Given this credibility and modest inflation expectations, banks believe that modest rate hikes will suffice to extinguish inflation; not the double-digit rates seen in many countries, including the United States and the United Kingdom, when inflation was last this high in the 1980s. It seems that the market bought this story as well. But what if 30-years of low inflation since the 1980s does not reflect the good work central banks have done but, instead, reflects the era of globalisation, which has pressed down heavily on prices?

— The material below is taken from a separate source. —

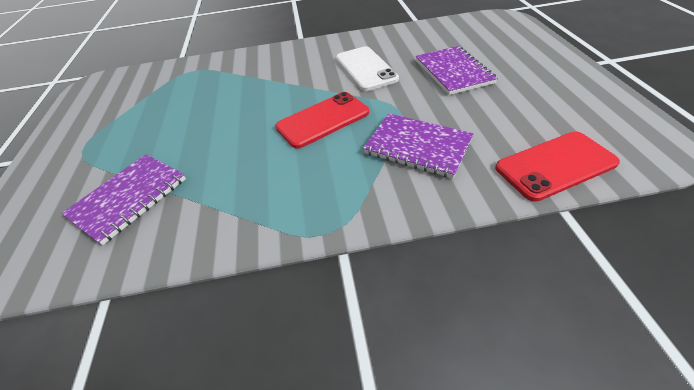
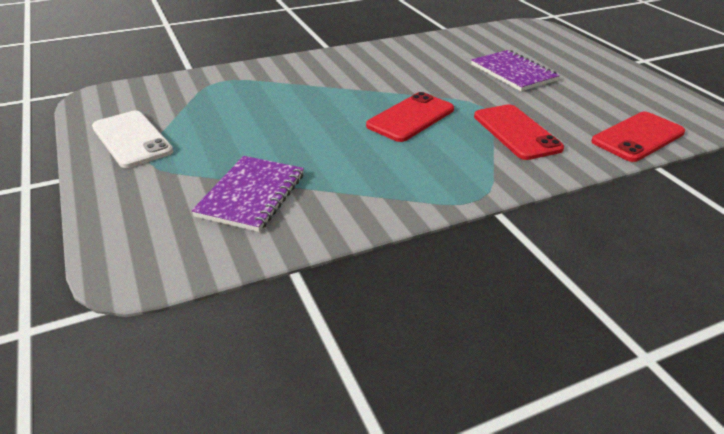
camera: 20 degrees left, 10 degrees down
white phone [336,46,399,91] -> white phone moved to [92,111,173,168]
purple notebook [363,113,473,178] -> red phone [474,104,564,160]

Mr. Steve Barrow thinks this is the key to inflation; not central bank policy and central bank credibility. For a start, if central banks are so good at determining inflation, why have they most consistently undershot their targets in the past and been forced into zero-rate liquidity traps as a result. This shows that disinflationary pressure caused by globalisation has been so intense that central banks have been unable to lift it even with zero rates and QE.

All this is a bit like the story former Fed President Bernanke told about low bond yields back in 2005. He said then that policy rates and yields were low, not necessarily because the Fed was pursing a very expansionary policy, but because there was a "savings glut," mainly from Asia, that saw excess savings pushed into the US and drove real rates below desirable or appropriate levels. It is the same with globalisation, which drove inflation below desirable levels. In this case, the outflow—largely from China – was low-cost goods, not excess savings. But herein lies the rub, for now it seems that deglobalisation is in full flow.

In Mr. Steve Barrow’s opinion, if globalisation produced too much deflation for the central banks to cope with, deglobalisation is just as likely to produce more inflation than the central banks can deal with—if they only take policy rates up to neutral, or just a bit above neutral.